Micro-frequency oscillations derived from vocal fold physics achieve 0.45% equal error rate against modern TTS and voice conversion. The key insight: TTS systems model the statistical distribution of speech features but not the underlying physics of speech production. Features grounded in biomechanics remain discriminative because they capture signals that emerge from the human vocal tract, not from statistical distributions that can be learned.
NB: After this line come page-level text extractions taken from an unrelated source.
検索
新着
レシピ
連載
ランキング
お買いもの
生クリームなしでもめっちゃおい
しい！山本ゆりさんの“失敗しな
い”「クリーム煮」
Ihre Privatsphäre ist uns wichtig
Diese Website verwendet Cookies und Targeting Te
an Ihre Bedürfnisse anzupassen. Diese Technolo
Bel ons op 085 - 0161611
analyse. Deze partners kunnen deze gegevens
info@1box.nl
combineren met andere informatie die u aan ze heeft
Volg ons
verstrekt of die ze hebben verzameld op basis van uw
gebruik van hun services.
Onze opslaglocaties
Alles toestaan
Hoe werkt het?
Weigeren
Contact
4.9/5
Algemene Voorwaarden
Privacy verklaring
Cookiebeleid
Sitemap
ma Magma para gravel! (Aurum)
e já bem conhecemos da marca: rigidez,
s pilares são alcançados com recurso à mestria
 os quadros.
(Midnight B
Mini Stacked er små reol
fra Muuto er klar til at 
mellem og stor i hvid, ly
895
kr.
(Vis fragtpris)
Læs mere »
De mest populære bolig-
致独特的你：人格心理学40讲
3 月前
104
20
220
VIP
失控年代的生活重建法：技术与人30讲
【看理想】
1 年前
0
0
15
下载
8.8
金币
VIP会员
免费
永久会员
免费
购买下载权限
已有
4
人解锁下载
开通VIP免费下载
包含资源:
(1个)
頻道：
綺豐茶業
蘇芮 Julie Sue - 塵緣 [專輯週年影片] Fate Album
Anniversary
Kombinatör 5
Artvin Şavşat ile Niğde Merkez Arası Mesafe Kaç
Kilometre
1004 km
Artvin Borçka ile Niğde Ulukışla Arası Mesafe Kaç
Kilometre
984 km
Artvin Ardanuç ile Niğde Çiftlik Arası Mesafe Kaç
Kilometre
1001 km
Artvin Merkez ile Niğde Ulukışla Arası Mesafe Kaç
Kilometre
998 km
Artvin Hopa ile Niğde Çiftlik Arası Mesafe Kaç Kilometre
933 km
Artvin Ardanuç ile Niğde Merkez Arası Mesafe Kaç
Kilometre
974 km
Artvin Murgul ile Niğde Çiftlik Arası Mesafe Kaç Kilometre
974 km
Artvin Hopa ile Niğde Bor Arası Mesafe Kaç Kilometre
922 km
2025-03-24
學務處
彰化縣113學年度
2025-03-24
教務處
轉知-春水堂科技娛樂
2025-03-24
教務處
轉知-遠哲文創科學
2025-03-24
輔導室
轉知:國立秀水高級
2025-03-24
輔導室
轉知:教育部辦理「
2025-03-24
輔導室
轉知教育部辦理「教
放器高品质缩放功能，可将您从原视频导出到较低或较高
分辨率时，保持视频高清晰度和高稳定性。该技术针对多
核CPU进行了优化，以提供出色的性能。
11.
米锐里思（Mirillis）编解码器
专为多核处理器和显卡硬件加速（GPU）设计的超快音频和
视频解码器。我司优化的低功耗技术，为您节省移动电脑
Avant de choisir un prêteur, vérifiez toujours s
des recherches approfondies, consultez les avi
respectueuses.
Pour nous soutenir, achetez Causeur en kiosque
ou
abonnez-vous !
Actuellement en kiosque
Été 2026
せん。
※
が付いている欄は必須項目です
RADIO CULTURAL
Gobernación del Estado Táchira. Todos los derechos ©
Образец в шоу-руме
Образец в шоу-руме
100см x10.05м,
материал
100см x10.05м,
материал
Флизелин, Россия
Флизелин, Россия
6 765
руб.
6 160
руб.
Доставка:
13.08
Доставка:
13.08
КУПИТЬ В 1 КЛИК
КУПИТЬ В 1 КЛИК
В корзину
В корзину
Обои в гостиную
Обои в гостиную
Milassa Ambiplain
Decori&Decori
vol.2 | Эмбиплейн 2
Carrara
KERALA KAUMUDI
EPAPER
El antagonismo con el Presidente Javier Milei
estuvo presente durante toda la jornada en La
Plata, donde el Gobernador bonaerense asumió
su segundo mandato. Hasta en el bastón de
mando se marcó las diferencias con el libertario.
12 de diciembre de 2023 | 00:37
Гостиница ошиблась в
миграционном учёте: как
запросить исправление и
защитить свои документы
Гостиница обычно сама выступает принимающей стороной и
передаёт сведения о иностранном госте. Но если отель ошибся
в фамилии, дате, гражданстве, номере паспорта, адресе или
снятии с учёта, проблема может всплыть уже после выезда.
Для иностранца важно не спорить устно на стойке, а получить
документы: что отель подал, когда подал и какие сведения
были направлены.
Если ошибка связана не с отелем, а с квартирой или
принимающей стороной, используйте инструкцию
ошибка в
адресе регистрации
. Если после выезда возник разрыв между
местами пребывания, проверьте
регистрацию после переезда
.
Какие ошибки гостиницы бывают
Modern TTS Produces Artifacts in Both Directions

Warren et al., "Pitch Imperfect", 2025

Neural vocoders can produce acoustic perturbation values higher than human baselines, not just lower. This overturns the assumption that synthetic speech is "too perfect." Effective detection must account for artifacts in both directions. IAM's validation pipeline is calibrated against these findings.

Touch-IMU Shockwave Is a Binary Liveness Signal

Device physics, validated by BioMoTouch 2025

Physical touch interaction produces measurable hardware responses that programmatic touch injection does not. Scripted emulators, headless browsers, and automation frameworks generate valid touch coordinates without triggering the corresponding physical sensor responses. IAM uses this discrepancy as a liveness signal on supported devices.

The core advantage of IAM

IAM captures voice, movement, and touch simultaneously and verifies their temporal correlation. Spoofing one modality in isolation is feasible. Spoofing all three with consistent behavioral characteristics across modalities is an exponentially harder problem. IAM's Trust Score then requires maintaining that consistency across sessions over weeks, compounding the difficulty further.


Raw data stays on your device. Statistical features are validated. Proof goes on-chain.